JSON data reading and writing is an "exciting" subject in Scala, because there are many competing libraries, and it seems all of them refuse to die. This project seeks to make another benchmark from these projects, more specifically from Rapture, Lift, Spray, Play and Json4s.
This project also demonstrates how to use these different JSON libraries to deserialize a Scala case class
. Of course, we also provide the code to run the benchmark and to generate test data, that might be of use.ja
Some of these libraries (Rapture and Json4s) use Jackson, the Java JSON-parsing library. Lift has a custom native parser. Spray was based on Parboiled, but moved in late 2014 to a custom native parser too, acquiring a huge performance improvement. All of them offer similar JSON ASTs to handle the parsed data, usually with some way to query the objects, and also some way to generate and extract JSON objects from a case class
definition.
It seems from the documentation that Play took their time to offer a nice automatic way to extract case classes instead of forcing you to write code to pick the values from each field. But now all these libraries work in similar ways, although there is still some room for choosing one of them to your project based on taste or need. They have different subtle restrictions on what kind of implicit
you have to define in your classes for the extraction to work. And there are other practical concerns, of course. If you are using Play, Lift or Spray you probably would like to stick to their native JSON handling libraries, and some libraries are not available in just any platform.
In our study here we were only concerned with a "big data" scenario. We have a large file with thousands of JSON objects, one per text line, and we just wanted to see which library could read them into case classes faster.
The ScalaJsonBenchmark.scala
file contains classes with JSON parsers created using each of the tested libraries. That file also carries out the experiment, reading the input file to memory first as an Array[String]
. This array is then processed 11 times with each parser. The parsers are executed in sequence at each of these iterations, and not just one parser at a time.
The time taken in the exeution was measured using System.currentTimeMillis()
, which is not the perfect method, but was good enough to provide some interesting results. This experiment was performed in April 2015 with an old lousy notebook computer (4GB RAM + Intel(R) Core(TM) i5-2450M CPU @ 2.50GHz ) and with Scala 2.11.6, using a jar file created with sbt-assembly.

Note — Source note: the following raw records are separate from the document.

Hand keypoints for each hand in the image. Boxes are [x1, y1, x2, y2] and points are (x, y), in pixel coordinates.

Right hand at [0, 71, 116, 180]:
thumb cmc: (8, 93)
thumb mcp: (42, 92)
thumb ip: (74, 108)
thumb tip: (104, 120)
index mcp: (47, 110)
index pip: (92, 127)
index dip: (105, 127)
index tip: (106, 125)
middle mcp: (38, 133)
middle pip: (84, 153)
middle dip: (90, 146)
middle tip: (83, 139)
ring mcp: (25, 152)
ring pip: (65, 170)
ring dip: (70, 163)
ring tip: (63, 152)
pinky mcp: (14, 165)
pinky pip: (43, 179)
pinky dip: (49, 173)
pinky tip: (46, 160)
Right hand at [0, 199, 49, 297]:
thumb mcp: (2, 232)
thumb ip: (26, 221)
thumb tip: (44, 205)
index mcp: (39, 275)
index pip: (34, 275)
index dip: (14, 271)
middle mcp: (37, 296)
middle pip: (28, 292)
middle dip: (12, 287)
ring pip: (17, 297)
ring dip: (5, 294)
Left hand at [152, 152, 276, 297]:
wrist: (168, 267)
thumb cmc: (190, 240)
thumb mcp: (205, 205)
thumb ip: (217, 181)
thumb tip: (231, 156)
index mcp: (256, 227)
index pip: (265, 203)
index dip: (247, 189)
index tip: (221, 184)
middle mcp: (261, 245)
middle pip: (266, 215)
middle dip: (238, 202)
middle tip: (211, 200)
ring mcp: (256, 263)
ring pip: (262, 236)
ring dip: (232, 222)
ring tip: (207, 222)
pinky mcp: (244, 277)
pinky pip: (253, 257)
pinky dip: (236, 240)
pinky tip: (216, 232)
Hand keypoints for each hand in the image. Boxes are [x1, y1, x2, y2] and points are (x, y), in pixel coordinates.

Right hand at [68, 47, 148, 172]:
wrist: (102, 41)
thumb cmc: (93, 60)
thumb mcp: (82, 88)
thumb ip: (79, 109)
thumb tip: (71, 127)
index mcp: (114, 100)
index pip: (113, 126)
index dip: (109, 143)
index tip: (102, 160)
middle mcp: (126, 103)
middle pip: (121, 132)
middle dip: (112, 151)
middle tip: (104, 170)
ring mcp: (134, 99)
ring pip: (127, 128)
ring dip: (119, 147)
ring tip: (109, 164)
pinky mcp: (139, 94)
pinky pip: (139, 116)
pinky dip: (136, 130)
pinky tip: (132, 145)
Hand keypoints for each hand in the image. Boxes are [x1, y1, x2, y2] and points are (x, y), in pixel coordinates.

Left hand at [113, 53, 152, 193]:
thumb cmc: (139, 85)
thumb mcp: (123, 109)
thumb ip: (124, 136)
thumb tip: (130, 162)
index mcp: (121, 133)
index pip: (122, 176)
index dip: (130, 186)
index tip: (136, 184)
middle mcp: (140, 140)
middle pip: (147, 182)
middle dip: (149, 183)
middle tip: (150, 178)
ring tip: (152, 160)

These are the test results from birds.dat
, a file with roughly 10 megabytes. (We used to call that a "box of diskettes" back in the day...) This file is provided in this project for you to reproduce the experiment. We also provided the program used to generate this data from the model classes (Bird
and Place
) with a bunch of random data generating functions. The tables below show the minimum, median and maximum times in milliseconds taken by each library to parse all the data in the 11 iterations.
First run:
library | min | med | max |
---|---|---|---|
Play | 759 | 982 | 4906 |
Lift | 563 | 813 | 2125 |
Json4s | 667 | 746 | 3012 |
Rapture | 472 | 583 | 2501 |
Spray | 440 | 544 | 2537 |
Second run:
library | min | med | max |
---|---|---|---|
Lift | 575 | 1028 | 3090 |
Play | 782 | 892 | 3693 |
Json4s | 607 | 806 | 2462 |
Rapture | 495 | 707 | 2668 |
Spray | 439 | 539 | 1753 |
We have also performed the same test with another file with 4MB and about 10.000 lines. The objects were similar in having a lot of fields with different types, some of them optional, and some of them were lists of objects.
First run:
library | min | med | max |
---|---|---|---|
Rapture | 1113 | 1754 | 4229 |
Json4s | 438 | 893 | 2221 |
Play | 471 | 612 | 3318 |
Spray | 516 | 582 | 2048 |
Lift | 310 | 375 | 1882 |
Second run:
library | min | med | max |
---|---|---|---|
Rapture | 1014 | 1566 | 4452 |
Spray | 470 | 661 | 1659 |
Play | 507 | 645 | 2490 |
Json4s | 390 | 520 | 3924 |
Lift | 340 | 444 | 2374 |
This experiment was quite surprising because while the performance from the libraries was consistent in different runs on the same test file, they performed quite differently on the two test cases. More specifically, Lift was kind of bad at parsing the birds.dat
, but it kicked ass at the secret data file. At the same time Rapture showed the opposite performance. We haven't figured out yet what difference in the models might have caused this effect.
As for the other libraries, Spray, Play and Json4s all exhibited a roughly similar performance.
This study has demonstrated the great level of maturity being reached by all of these projects. It is pretty hard today to defend any of the based solely on speed. And also there is no obvious answer to which might be the fastest in any case. Performance may differ, but it may depend on the specific application.
Jury is still out on which library provides the best interface. But after this experiment I intend to stop caring about any library having a much worse performance, which was indeed a problem back in the day โ the Scala native parser still seems to be horrid. We should just concern ourselves with the code now, as the necessary performance improvements have apparently been applied to these projects already.